# Prompt
Only the lines from the beginning of the data through the line holding "chỉn chu, từ" belong in the answer, printed exactly and without pictures.

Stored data
........

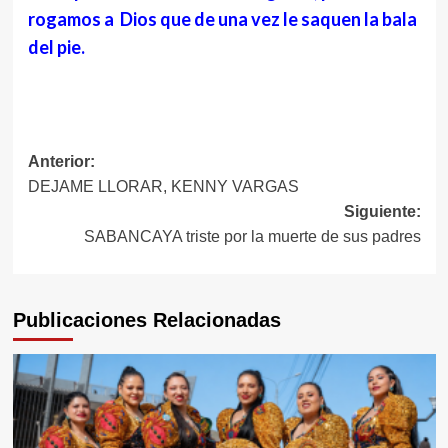
rogamos a Dios que de una vez le saquen la bala
del pie.
Navegación
Anterior:
DEJAME LLORAR, KENNY VARGAS
de
Siguiente:
entradas
SABANCAYA triste por la muerte de sus padres
Publicaciones Relacionadas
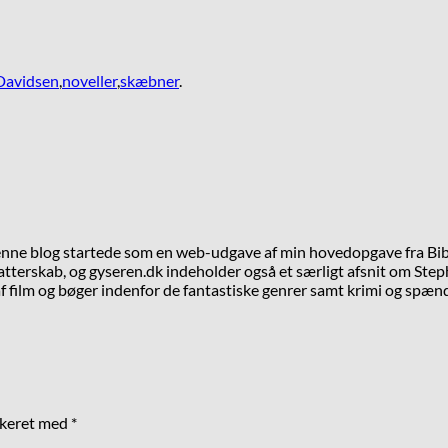
 Davidsen
,
noveller
,
skæbner
.
Denne blog startede som en web-udgave af min hovedopgave fra Bib
tterskab, og gyseren.dk indeholder også et særligt afsnit om Steph
 film og bøger indenfor de fantastiske genrer samt krimi og spæn
rkeret med
*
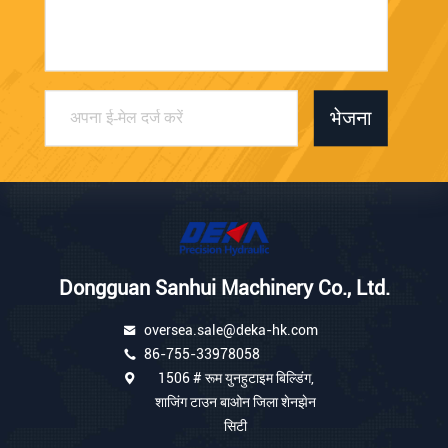
भेजना
Dongguan Sanhui Machinery Co., Ltd.
oversea.sale@deka-hk.com
86-755-33978058
1506 # रूम युनहुटाइम बिल्डिंग,
शाजिंग टाउन बाओन जिला शेनझेन
सिटी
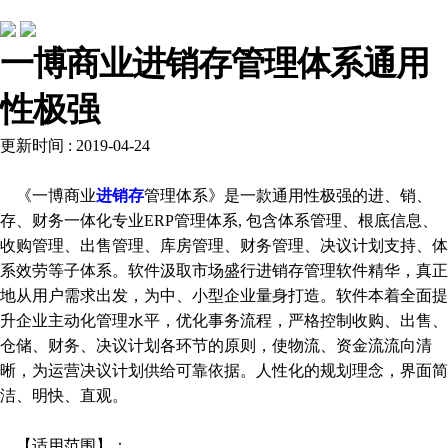
公司动态
一博商业进销存管理体系通用
性极强
更新时间 : 2019-04-24
《一博商业
进销存
管理体系》是一款通用性极强的进、销、
存、财务一体化专业ERP管理体系, 包含体系管理、根底信息、
收购管理、出售管理、库房管理、财务管理、决议计划支持、体
系效劳等子体系。软件汲取市场盛行进销存管理软件精华，真正
地从用户需求出发，为中、小型企业量身打造。软件本着全面提
升企业主动化管理水平，优化事务流程，严格控制收购、出售、
仓储、财务、决议计划各环节的原则，使物流、资金流流向清
晰，为运营决议计划供给可靠依据。人性化的规划理念，界面简
洁、明快、直观。
【适用范围】：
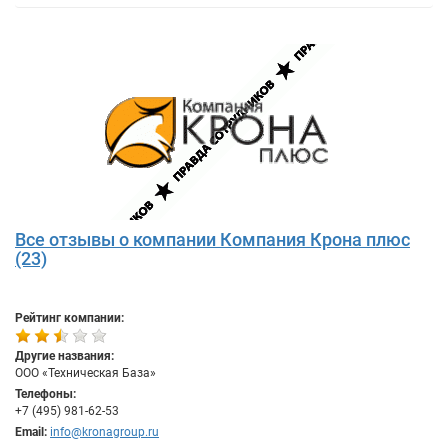
Все отзывы о компании Компания Крона плюс
(23)
Рейтинг компании:
Другие названия:
ООО «Техническая База»
Телефоны:
+7 (495) 981-62-53
Email:
info@kronagroup.ru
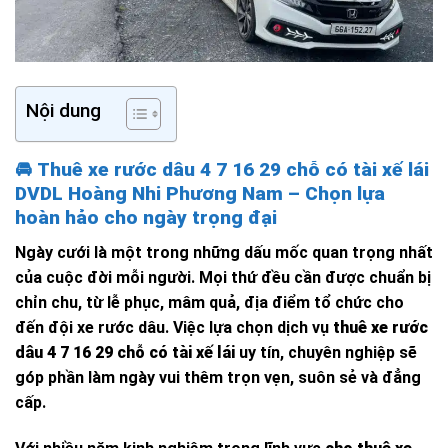
Nội dung
🚘
Thuê xe rước dâu 4 7 16 29 chỗ có tài xế lái
DVDL Hoàng Nhi Phương Nam – Chọn lựa
hoàn hảo cho ngày trọng đại
Ngày cưới là một trong những dấu mốc quan trọng nhất
của cuộc đời mỗi người. Mọi thứ đều cần được chuẩn bị
chỉn chu, từ lễ phục, mâm quả, địa điểm tổ chức cho
đến đội xe rước dâu. Việc lựa chọn dịch vụ
thuê xe rước
dâu 4 7 16 29 chỗ có tài xế lái
uy tín, chuyên nghiệp sẽ
góp phần làm ngày vui thêm trọn vẹn, suôn sẻ và đẳng
cấp.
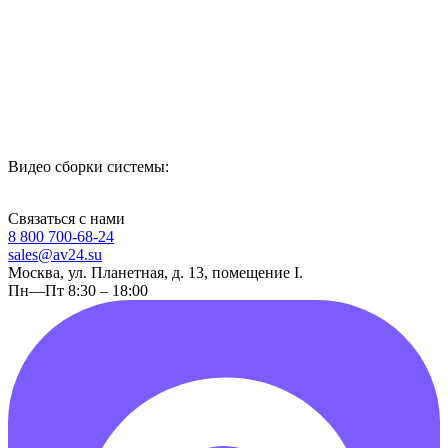
Видео сборки системы:
Связаться с нами
8 800 700-68-24
sales@av24.su
Москва, ул. Планетная, д. 13, помещение I.
Пн—Пт 8:30 – 18:00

........

# Solution to this exercise
rogamos a Dios que de una vez le saquen la bala
del pie.
Navegación
Anterior:
DEJAME LLORAR, KENNY VARGAS
de
Siguiente:
entradas
SABANCAYA triste por la muerte de sus padres
Publicaciones Relacionadas
 Davidsen
,
noveller
,
skæbner
.
Denne blog startede som en web-udgave af min hovedopgave fra Bib
tterskab, og gyseren.dk indeholder også et særligt afsnit om Steph
 film og bøger indenfor de fantastiske genrer samt krimi og spæn
rkeret med
*
भेजना
Dongguan Sanhui Machinery Co., Ltd.
oversea.sale@deka-hk.com
86-755-33978058
1506 # रूम युनहुटाइम बिल्डिंग,
शाजिंग टाउन बाओन जिला शेनझेन
सिटी
公司动态
一博商业进销存管理体系通用
性极强
更新时间 : 2019-04-24
《一博商业
进销存
管理体系》是一款通用性极强的进、销、
存、财务一体化专业ERP管理体系, 包含体系管理、根底信息、
收购管理、出售管理、库房管理、财务管理、决议计划支持、体
系效劳等子体系。软件汲取市场盛行进销存管理软件精华，真正
地从用户需求出发，为中、小型企业量身打造。软件本着全面提
升企业主动化管理水平，优化事务流程，严格控制收购、出售、
仓储、财务、决议计划各环节的原则，使物流、资金流流向清
晰，为运营决议计划供给可靠依据。人性化的规划理念，界面简
洁、明快、直观。
【适用范围】：
Все отзывы о компании Компания Крона плюс
(23)
Рейтинг компании:
Другие названия:
ООО «Техническая База»
Телефоны:
+7 (495) 981-62-53
Email:
info@kronagroup.ru
Nội dung
🚘
Thuê xe rước dâu 4 7 16 29 chỗ có tài xế lái
DVDL Hoàng Nhi Phương Nam – Chọn lựa
hoàn hảo cho ngày trọng đại
Ngày cưới là một trong những dấu mốc quan trọng nhất
của cuộc đời mỗi người. Mọi thứ đều cần được chuẩn bị
chỉn chu, từ lễ phục, mâm quả, địa điểm tổ chức cho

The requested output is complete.